Rishi Sunak’s director of communications has quit her role, as Downing Street’s mini-reshuffle took an internal turn.
The former ITV journalist, Amber de Botton, who was brought in to salvage the government’s sinking reputation when Sunak took over from Liz Truss as prime minister, announced on Friday she had “decided it is the right time to move on”.
She provided no explanation for the move, but paid tribute to Sunak for his support and leadership.
In a nod to the pressures of the job, De Botton said No 10 was a “demanding and high-pressure place to work”, but added the professionalism and talent of those working inside it was “exceptional”.
De Botton lasted less than a year in the role, having joined Sunak’s team at the end of October 2022. Previously, she had been a senior editor at ITV, where she helped craft its coverage of the Partygate saga.
The channel broke several stories about the illegal events in Downing Street during Boris Johnson’s premiership. It published leaked footage from a fake TV press conference where staff joked about a Christmas party not being socially distanced.

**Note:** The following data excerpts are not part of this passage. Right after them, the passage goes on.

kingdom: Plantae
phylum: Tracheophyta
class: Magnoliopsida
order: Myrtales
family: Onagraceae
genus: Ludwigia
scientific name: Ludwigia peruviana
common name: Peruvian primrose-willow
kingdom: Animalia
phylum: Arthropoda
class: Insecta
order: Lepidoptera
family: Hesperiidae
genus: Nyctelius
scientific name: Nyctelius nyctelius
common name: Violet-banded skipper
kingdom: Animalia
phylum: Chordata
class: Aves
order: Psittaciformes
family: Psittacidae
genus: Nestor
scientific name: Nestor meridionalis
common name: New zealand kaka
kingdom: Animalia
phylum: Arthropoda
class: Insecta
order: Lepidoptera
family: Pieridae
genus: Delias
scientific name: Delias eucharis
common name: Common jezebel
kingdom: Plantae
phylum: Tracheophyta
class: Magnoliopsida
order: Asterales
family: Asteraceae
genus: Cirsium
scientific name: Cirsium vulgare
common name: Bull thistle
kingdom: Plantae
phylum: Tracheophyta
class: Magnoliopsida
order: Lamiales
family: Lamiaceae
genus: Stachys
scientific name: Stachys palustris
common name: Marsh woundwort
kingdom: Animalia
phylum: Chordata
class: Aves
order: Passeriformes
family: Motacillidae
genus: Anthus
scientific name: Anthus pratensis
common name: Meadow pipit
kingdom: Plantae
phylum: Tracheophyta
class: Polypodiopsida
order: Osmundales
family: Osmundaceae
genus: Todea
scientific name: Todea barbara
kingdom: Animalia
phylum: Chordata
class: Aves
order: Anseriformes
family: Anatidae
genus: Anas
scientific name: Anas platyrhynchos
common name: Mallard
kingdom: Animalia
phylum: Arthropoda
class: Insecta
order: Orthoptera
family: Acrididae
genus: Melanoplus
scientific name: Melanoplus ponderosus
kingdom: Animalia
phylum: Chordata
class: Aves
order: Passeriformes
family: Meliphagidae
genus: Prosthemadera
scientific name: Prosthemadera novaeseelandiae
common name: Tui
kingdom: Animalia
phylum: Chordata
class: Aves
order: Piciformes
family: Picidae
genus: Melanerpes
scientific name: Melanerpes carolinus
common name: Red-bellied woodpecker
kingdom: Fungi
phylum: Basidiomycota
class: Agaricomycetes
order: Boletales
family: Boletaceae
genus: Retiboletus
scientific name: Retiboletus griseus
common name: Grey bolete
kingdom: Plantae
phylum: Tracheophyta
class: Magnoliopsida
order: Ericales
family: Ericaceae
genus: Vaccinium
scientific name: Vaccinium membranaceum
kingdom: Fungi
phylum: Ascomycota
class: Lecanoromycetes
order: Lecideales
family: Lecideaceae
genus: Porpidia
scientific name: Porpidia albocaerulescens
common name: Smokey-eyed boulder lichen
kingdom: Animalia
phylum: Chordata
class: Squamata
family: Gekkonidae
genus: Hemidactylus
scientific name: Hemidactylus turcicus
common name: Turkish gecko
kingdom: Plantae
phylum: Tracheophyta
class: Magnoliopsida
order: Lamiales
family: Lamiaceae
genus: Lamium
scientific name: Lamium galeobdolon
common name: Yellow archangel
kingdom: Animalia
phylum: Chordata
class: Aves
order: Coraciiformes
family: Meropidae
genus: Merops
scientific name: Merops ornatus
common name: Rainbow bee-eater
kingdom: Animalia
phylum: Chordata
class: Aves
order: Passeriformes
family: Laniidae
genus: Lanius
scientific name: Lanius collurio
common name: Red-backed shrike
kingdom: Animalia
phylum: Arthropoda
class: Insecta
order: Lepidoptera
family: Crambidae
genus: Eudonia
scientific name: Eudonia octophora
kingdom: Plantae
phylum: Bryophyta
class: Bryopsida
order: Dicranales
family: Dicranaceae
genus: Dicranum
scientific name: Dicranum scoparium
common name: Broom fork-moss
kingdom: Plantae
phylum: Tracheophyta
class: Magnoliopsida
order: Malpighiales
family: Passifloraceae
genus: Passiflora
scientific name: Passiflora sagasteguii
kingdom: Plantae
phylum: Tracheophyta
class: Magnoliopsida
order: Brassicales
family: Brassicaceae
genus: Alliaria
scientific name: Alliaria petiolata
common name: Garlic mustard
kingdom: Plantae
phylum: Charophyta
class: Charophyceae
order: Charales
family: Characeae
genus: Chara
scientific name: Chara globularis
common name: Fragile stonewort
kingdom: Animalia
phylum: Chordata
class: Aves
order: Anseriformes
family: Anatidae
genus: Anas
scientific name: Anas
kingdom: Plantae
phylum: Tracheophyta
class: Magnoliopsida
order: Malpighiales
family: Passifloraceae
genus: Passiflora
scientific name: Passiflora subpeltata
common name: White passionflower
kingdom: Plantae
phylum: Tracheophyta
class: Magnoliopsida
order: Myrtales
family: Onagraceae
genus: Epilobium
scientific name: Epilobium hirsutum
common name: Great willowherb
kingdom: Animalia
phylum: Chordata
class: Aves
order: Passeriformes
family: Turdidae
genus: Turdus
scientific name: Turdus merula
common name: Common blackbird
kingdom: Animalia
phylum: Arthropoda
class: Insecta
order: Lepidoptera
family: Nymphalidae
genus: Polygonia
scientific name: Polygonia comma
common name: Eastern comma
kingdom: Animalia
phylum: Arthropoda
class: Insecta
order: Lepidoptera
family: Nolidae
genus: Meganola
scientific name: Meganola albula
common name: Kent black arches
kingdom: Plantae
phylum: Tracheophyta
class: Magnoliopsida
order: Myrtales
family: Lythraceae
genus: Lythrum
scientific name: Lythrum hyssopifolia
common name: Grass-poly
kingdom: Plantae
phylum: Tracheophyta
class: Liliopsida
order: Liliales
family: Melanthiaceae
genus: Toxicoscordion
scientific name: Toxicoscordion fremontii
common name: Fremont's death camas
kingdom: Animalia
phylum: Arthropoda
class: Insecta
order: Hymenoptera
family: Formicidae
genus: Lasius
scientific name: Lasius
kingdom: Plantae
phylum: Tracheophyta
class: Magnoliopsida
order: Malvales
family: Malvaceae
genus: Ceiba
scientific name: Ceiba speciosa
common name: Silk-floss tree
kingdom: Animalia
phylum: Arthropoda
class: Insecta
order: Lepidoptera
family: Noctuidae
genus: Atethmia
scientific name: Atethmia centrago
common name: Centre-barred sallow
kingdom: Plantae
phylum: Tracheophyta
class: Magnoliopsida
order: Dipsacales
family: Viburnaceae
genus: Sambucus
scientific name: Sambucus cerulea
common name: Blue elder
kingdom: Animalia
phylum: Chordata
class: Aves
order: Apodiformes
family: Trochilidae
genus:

Government sources suggested the timing of De Botton’s departure was not entirely coincidental.
It comes days after a long-serving former government special adviser, Jamie Njoku-Goodwin, was reported to have been lined up as the new No 10 director of strategy. One insider said the move had put “some noses out of joint”, with De Botton appearing to have been undermined. “She’s not really in the gang,” said another.
Njoku-Goodwin was said to have been brought back into Downing Street by Liam Booth-Smith, who as well as being his friend and former flatmate is also Sunak’s chief of staff.
The previous Downing Street director of communications, Adam Jones, had lasted considerably shorter in the role than De Botton. He took the top job in September 2022, but was cast out along with the rest of the Truss administration when she stood down after just 49 days in office.
Under Truss, the role was split – with Jones helming political communications and a senior civil servant appointed, Simon McGee, to oversee other government communications.
“If you look at how long people have lasted in the role recently, it suggests it’s a nigh on impossible job,” noted one well-placed Westminster observer.
Earlier this week, Booth-Smith is said to have irked some special advisers at their weekly meeting known as “spad school” by suggesting they quit if they had doubts about winning the next election. One of those present characterised his message as: “Step back if you don’t think we can win.”
One senior official said the No 10 political team were blinkered, and “seem to think the whole country is on Rishi’s side”.
Some Tories have poured praise on the government’s attempt to control the narrative this summer with a series of themed weeks pegged to various announcements. However, “small boats week” fell into disarray when migrants housed on the Bibby Stockholm were removed over safety fears just days later.
A former cabinet minister said policies announced over the summer recess had been “incredibly weak”.
De Botton was part of the media team that gave presentations to Whitehall departments earlier this year. The Guardian revealed that the slides said “we still have a challenge with cut through” and raised concern about most people being unclear what the government’s priorities were.